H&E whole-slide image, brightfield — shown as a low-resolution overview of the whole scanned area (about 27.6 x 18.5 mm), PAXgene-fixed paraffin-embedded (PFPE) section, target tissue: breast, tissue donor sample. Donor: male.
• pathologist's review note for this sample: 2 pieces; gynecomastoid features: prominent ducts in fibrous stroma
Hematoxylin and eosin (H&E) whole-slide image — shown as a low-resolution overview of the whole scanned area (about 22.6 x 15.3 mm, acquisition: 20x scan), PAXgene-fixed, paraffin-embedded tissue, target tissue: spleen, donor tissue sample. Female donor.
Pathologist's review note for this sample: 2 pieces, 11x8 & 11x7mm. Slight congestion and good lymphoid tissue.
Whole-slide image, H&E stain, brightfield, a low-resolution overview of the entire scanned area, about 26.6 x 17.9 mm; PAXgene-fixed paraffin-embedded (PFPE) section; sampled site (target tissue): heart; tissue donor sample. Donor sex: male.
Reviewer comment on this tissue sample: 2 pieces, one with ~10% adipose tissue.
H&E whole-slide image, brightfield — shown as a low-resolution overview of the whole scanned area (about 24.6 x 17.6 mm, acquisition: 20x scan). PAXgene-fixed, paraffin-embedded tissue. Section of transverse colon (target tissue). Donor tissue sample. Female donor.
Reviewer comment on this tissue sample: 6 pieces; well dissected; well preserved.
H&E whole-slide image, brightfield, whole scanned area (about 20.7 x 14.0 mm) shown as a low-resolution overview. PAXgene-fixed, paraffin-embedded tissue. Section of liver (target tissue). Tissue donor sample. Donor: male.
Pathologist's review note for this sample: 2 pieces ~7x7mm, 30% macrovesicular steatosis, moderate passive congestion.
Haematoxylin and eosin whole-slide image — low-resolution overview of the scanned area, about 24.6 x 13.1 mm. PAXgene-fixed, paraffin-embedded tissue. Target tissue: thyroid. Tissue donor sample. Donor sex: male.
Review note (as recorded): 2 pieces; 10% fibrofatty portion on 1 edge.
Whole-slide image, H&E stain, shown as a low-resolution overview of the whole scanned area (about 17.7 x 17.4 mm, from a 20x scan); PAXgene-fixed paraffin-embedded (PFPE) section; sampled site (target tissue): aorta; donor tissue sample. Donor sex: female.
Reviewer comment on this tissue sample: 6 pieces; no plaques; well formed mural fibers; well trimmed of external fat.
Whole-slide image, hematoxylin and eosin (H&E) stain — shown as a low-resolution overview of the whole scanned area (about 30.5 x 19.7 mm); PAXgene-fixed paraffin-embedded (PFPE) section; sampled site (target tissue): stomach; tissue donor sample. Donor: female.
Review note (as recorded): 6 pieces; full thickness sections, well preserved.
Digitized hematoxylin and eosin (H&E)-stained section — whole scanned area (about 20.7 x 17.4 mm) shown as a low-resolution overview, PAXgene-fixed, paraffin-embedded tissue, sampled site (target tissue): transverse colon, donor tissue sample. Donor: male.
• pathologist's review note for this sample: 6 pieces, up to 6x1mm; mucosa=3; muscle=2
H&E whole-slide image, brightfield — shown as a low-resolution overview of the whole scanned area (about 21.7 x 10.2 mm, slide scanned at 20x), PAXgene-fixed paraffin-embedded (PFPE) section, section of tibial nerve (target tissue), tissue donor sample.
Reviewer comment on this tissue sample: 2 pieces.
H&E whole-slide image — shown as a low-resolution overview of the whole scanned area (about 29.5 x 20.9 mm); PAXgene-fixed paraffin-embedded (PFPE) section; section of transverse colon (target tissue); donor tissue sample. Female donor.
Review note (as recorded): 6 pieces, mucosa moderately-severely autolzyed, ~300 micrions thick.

Task directions: In the entries above, count each line that includes "recorded" and report the total with no other text.

Expected answer: 3